Could you output the part of the records below that opens with the line containing "locality: Crestview, Walton County." and closes with the line containing "collector number: 24912" as a Markdown table with the columns Row and Line? Give each line its own numbered row, skip blank lines, and include nothing outside that span.
━━━ STORED DATA
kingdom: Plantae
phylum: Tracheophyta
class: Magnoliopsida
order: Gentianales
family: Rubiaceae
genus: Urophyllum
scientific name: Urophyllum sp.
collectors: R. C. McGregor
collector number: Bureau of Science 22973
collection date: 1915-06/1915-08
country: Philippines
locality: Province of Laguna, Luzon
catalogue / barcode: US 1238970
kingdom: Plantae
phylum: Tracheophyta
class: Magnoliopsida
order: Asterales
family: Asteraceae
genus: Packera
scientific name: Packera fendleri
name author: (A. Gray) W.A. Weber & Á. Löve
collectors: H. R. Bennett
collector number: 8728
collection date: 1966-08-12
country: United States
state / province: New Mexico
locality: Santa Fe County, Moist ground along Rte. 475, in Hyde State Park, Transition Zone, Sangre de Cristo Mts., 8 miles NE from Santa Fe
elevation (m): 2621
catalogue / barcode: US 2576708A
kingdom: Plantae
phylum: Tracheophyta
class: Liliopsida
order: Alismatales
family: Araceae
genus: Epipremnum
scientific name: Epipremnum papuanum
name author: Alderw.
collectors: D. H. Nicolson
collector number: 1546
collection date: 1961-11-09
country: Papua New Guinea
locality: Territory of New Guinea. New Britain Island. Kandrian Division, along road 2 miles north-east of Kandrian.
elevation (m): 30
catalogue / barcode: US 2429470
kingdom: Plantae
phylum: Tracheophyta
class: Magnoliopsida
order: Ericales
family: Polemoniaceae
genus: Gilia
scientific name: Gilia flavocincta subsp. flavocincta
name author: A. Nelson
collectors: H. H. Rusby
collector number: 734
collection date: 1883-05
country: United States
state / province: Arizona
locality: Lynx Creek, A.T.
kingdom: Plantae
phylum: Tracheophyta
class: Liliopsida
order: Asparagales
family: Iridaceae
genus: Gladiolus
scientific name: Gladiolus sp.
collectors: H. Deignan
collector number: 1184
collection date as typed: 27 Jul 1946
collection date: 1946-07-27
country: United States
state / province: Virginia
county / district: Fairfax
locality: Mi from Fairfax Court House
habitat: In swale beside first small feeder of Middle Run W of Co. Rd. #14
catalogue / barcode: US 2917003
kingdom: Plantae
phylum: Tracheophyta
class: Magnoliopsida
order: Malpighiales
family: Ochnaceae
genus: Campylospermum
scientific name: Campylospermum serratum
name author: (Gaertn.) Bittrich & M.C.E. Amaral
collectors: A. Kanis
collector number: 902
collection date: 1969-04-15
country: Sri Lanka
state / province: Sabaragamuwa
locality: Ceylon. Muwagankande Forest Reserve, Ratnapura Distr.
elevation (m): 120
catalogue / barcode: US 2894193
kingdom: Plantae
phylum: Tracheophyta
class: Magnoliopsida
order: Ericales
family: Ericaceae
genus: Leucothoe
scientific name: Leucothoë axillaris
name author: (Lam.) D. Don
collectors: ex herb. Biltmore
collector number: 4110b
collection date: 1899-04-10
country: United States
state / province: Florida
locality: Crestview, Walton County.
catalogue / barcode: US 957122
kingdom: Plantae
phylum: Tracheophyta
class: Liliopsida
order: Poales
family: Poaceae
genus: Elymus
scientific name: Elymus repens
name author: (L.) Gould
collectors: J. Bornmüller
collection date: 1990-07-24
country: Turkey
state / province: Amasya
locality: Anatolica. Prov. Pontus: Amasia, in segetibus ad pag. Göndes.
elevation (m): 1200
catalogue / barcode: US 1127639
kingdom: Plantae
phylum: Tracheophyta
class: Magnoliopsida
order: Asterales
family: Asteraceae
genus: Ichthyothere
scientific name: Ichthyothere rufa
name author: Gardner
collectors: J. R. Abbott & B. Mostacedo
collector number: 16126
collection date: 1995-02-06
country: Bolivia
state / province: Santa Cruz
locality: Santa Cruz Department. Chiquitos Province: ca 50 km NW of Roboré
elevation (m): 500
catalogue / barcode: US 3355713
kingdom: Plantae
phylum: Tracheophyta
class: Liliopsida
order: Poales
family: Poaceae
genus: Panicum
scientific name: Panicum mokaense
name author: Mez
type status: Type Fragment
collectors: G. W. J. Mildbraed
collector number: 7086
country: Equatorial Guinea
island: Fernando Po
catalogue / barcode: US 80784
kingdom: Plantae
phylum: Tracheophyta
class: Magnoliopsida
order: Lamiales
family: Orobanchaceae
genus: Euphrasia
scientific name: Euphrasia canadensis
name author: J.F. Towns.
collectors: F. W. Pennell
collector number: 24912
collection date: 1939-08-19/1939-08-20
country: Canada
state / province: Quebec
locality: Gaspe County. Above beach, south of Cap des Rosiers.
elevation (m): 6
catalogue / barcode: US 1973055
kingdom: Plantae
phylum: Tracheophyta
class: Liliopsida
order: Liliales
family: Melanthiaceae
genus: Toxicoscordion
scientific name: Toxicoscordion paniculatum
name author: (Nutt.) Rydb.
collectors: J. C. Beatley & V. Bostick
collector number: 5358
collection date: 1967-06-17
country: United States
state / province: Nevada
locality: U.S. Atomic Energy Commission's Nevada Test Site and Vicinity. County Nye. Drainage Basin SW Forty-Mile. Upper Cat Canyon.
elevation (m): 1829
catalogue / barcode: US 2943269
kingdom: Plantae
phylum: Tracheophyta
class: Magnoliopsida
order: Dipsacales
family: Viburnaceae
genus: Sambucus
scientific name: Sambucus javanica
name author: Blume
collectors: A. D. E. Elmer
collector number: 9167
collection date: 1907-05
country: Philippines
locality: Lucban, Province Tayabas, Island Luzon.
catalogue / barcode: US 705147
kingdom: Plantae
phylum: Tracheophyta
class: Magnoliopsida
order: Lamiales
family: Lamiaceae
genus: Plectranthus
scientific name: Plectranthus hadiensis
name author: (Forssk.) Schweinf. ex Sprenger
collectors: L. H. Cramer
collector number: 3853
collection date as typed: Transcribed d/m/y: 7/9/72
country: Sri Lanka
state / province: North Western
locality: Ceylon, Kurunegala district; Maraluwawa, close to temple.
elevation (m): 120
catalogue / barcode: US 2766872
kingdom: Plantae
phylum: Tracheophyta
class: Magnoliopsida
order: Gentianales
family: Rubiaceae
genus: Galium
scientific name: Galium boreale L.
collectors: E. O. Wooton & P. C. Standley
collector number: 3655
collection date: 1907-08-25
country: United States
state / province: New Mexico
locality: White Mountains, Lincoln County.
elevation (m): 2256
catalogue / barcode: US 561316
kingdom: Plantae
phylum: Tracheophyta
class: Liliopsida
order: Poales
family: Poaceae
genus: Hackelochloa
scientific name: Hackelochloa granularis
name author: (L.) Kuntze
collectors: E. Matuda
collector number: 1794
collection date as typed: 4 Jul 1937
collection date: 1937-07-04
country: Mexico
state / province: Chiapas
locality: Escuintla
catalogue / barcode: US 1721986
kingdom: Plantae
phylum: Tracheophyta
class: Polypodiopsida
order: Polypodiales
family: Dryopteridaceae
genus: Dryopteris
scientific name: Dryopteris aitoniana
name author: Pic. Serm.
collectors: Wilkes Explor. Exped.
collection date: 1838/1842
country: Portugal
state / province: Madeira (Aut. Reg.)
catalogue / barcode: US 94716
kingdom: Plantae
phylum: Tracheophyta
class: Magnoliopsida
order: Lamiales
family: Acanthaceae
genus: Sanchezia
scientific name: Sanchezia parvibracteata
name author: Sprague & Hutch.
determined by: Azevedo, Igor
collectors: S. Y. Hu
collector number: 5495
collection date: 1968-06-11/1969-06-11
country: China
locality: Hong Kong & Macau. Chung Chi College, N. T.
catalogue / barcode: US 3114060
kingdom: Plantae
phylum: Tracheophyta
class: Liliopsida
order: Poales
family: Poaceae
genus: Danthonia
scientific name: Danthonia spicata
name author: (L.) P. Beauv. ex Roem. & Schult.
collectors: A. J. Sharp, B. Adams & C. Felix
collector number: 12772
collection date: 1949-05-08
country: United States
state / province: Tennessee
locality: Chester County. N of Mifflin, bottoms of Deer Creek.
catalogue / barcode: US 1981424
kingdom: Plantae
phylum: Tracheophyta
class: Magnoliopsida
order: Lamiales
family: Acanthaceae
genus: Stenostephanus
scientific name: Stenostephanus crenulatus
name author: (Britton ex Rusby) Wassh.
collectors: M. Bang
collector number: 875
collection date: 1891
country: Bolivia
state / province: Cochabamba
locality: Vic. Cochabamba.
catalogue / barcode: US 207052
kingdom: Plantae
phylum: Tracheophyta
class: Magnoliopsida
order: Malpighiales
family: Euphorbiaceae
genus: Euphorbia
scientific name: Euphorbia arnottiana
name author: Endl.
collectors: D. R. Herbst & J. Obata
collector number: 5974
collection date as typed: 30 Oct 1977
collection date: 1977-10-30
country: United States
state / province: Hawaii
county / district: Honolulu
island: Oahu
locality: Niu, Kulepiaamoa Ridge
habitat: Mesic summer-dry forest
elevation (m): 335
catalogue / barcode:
━━━━━━
SOLUTION TO THIS PROBLEM:
| Row | Line |
|---|---|
| 1 | locality: Crestview, Walton County. |
| 2 | catalogue / barcode: US 957122 |
| 3 | kingdom: Plantae |
| 4 | phylum: Tracheophyta |
| 5 | class: Liliopsida |
| 6 | order: Poales |
| 7 | family: Poaceae |
| 8 | genus: Elymus |
| 9 | scientific name: Elymus repens |
| 10 | name author: (L.) Gould |
| 11 | collectors: J. Bornmüller |
| 12 | collection date: 1990-07-24 |
| 13 | country: Turkey |
| 14 | state / province: Amasya |
| 15 | locality: Anatolica. Prov. Pontus: Amasia, in segetibus ad pag. Göndes. |
| 16 | elevation (m): 1200 |
| 17 | catalogue / barcode: US 1127639 |
| 18 | kingdom: Plantae |
| 19 | phylum: Tracheophyta |
| 20 | class: Magnoliopsida |
| 21 | order: Asterales |
| 22 | family: Asteraceae |
| 23 | genus: Ichthyothere |
| 24 | scientific name: Ichthyothere rufa |
| 25 | name author: Gardner |
| 26 | collectors: J. R. Abbott & B. Mostacedo |
| 27 | collector number: 16126 |
| 28 | collection date: 1995-02-06 |
| 29 | country: Bolivia |
| 30 | state / province: Santa Cruz |
| 31 | locality: Santa Cruz Department. Chiquitos Province: ca 50 km NW of Roboré |
| 32 | elevation (m): 500 |
| 33 | catalogue / barcode: US 3355713 |
| 34 | kingdom: Plantae |
| 35 | phylum: Tracheophyta |
| 36 | class: Liliopsida |
| 37 | order: Poales |
| 38 | family: Poaceae |
| 39 | genus: Panicum |
| 40 | scientific name: Panicum mokaense |
| 41 | name author: Mez |
| 42 | type status: Type Fragment |
| 43 | collectors: G. W. J. Mildbraed |
| 44 | collector number: 7086 |
| 45 | country: Equatorial Guinea |
| 46 | island: Fernando Po |
| 47 | catalogue / barcode: US 80784 |
| 48 | kingdom: Plantae |
| 49 | phylum: Tracheophyta |
| 50 | class: Magnoliopsida |
| 51 | order: Lamiales |
| 52 | family: Orobanchaceae |
| 53 | genus: Euphrasia |
| 54 | scientific name: Euphrasia canadensis |
| 55 | name author: J.F. Towns. |
| 56 | collectors: F. W. Pennell |
| 57 | collector number: 24912 |